Dhamma (Pali or Dharma in Sankrit) is a pure nature that exists in everyone of us.
Kaya means layers or bodies.
So, the word Dhammakaya means pure bodies that exist within everyone of us and can ultimately refer to the deepest body that is the body of enlightenment. In addition, Dhammakaya can also refer to a meditation practice that allows us to see, feel and become one with those bodies and thus become enlightened eventually.
Characteristics of the Dhammakaya
Phramongkolthepmuni, the re-discoverer of the meditation method once describes the Dhammakaya as pure, clear and full of happiness. This refers also to the quality of the mind when a meditator keeps on going deeper into the meditation practice.
The Dhammakaya meditation method that I teach
I learned some meditation methods when I was young but to me they were a bit difficult to understand and follow. In my personal opinion, the Dhammakaya meditation is very simple and follows three principle: Concentration, Comfort, Continuity.

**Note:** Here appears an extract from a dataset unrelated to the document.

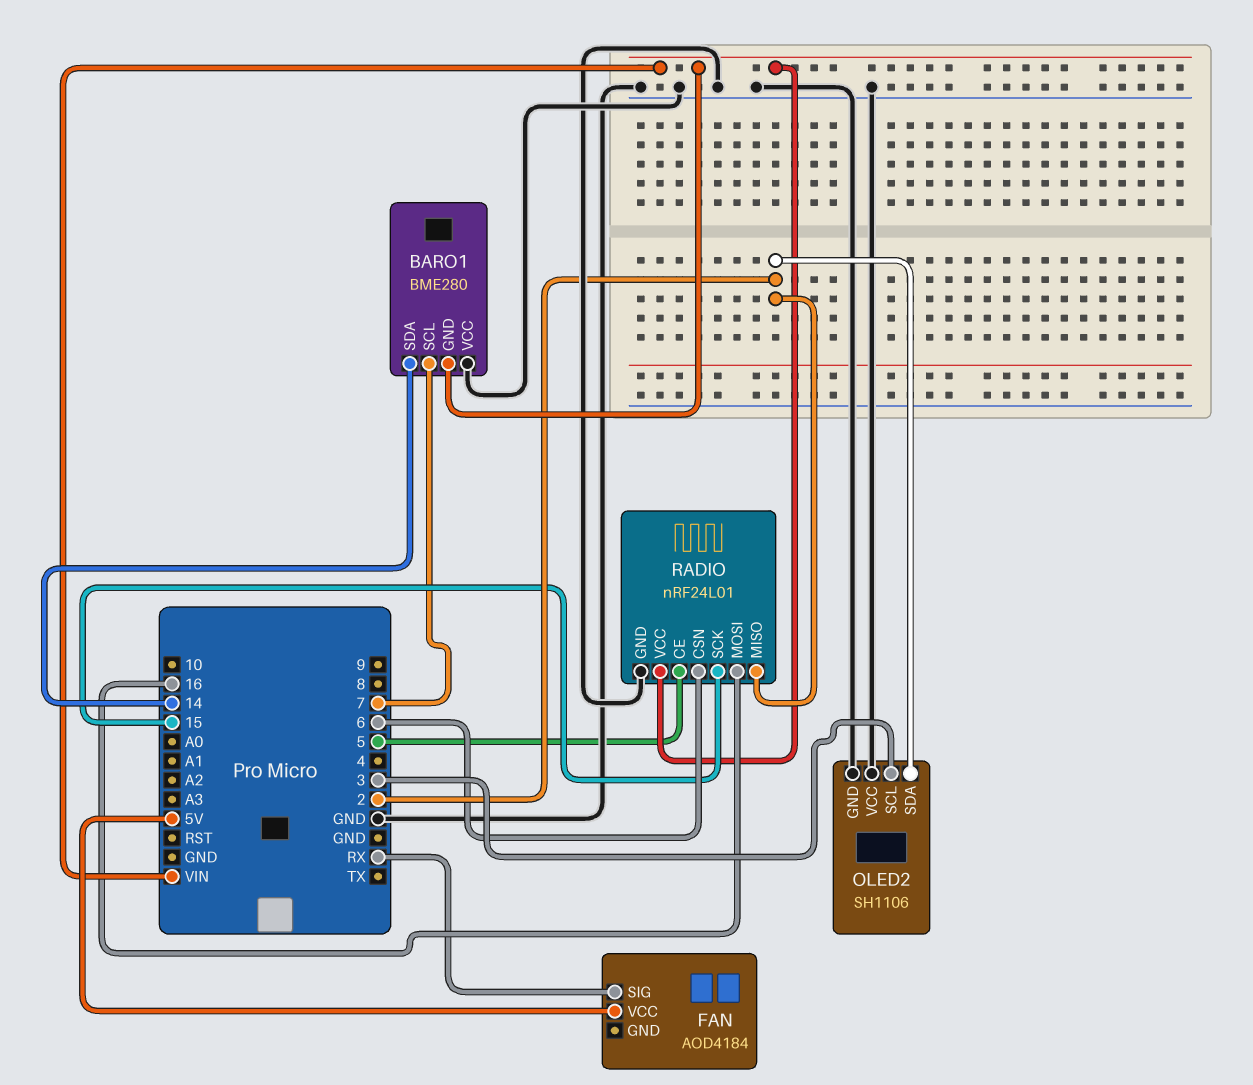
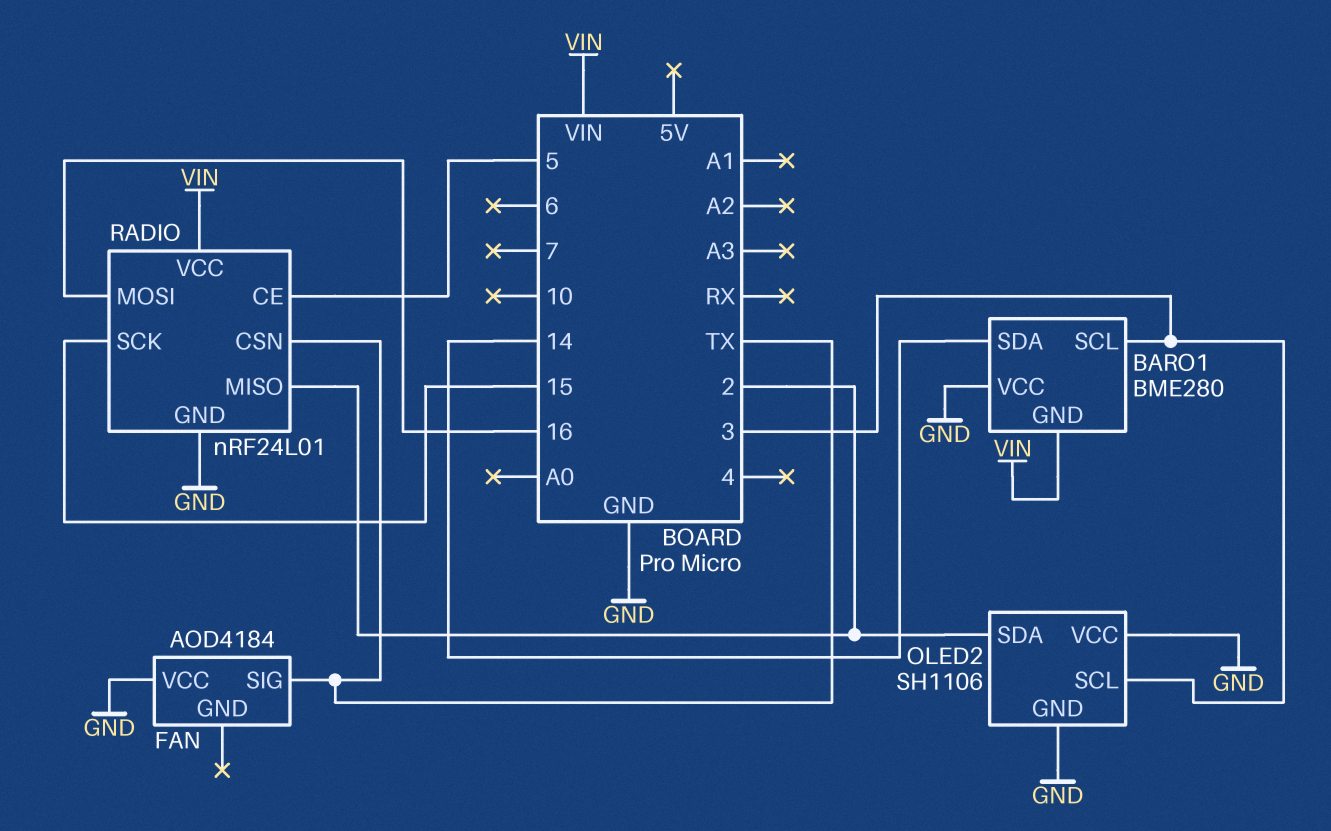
BARO1 pin SCL: 7 -> 3
FAN pin SIG: RX -> TX
FAN pin VCC: 5V -> GND
RADIO pin CSN: 6 -> TX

In order to meditate, we concentrate our mind with one simple thought, usually represented by feeling and position. Well, it’s not really a thought but rather than a feeling such as the awareness of the breath, the mantra or a visualization. However, the way we concentrate or remind ourselves about this thought should be gentle and comfortable. It should also be long enough otherwise the mind still not settle itself become standstill.
The position that we concentrate is the center of the body. To be precise, it’s about two finger-width above the navel. Once we keep our soft attention over there for an extended period of time, the mind will be clear, pure and liberated from unnecessary thoughts. The liberation makes us usually feel light, pure and happy. It’s as simple as that.